Reading Note: Tiny SSD: A Tiny Single-shot Detection Deep Convolutional Neural Network for Real-time Embedded Object Detection

TITLE: Tiny SSD: A Tiny Single-shot Detection Deep Convolutional Neural Network for Real-time Embedded Object Detection

AUTHOR: Alexander Wong, Mohammad Javad Shafiee, Francis Li, Brendan Chwyl

ASSOCIATION: University of Waterloo, DarwinAI

FROM: arXiv:1802.06488

CONTRIBUTION

A single-shot detection deep convolutional neural network, Tiny SSD, is designed specifically for real-time embedded object detection.
A non-uniform Fire module is proposed based on SqueezeNet.
The network achieves 61.3% mAP in VOC2007 dataset with a model size of 2.3MB.

METHOD

DESIGN STRATEGIES

Tiny SSD network for real-time embedded object detection is composed of two main sub-network stacks:

A non-uniform Fire sub-network stack.
A non-uniform sub-network stack of highly optimized SSD-based auxiliary convolutional feature layers.
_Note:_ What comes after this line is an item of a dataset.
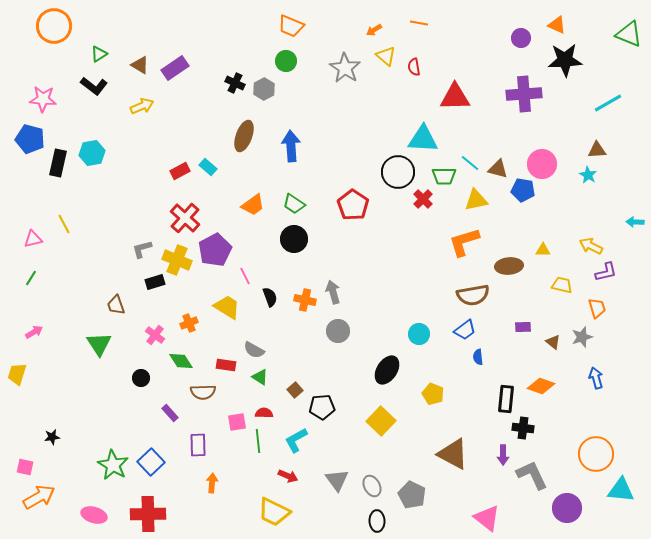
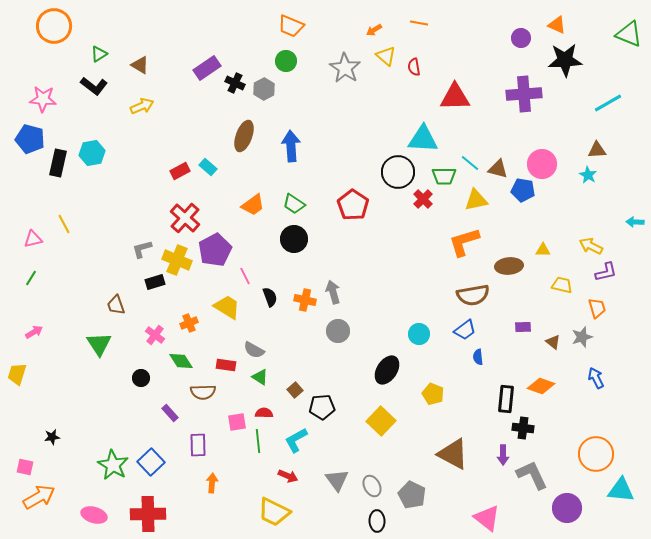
purple rectangle at (175, 68): moved 32 px right
blue arrow at (596, 378): rotated 10 degrees counterclockwise
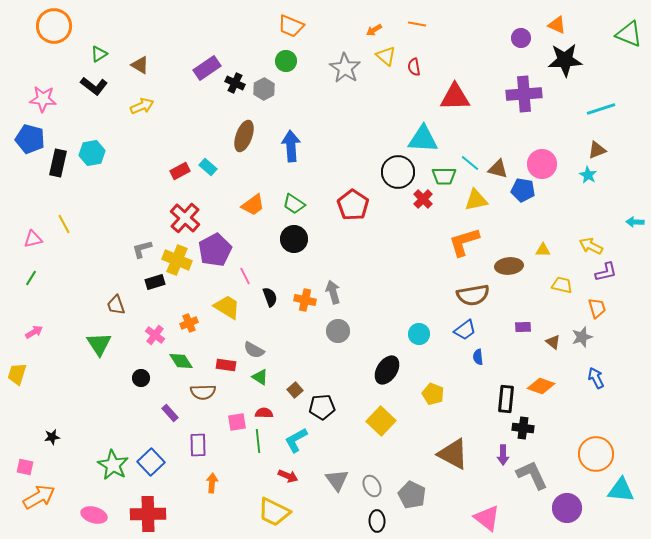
orange line at (419, 23): moved 2 px left, 1 px down
cyan line at (608, 103): moved 7 px left, 6 px down; rotated 12 degrees clockwise
brown triangle at (597, 150): rotated 18 degrees counterclockwise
The first sub-network stack is feed into the second sub-network stack. Both sub-networks needs carefully design to run on an embedded device. The first sub-network works as the backbone, which directly affect the performance of object detection. The second sub-network should balance the performance and model size as well as inference speed.

Three key design strategies are:

Reduce the number of $3 \times 3$ filters as much as possible.
Reduce the number of input channels to $3 \times 3$ filters where possible.
Perform downsampling at a later stage in the network.

NETWORK STRUCTURE

Fire

Auxiliary Layers

PERFORMANCE

Performance

{: .center-image .image-width-480}

SOME THOUGHTS

The paper uses half precision floating-point to store the model, which reduce the model size by half. From my own expirence, several methods can be tried to export a deep learning model to embedded devices, including

Architecture design, just like this work illustrated.
Model pruning, such as decomposition, filter pruning and connection pruning.
BLAS library optimization.
Algorithm optimization. Using SSD as an example, the Prior-Box layer needs only one forward as long as the input image size does not change.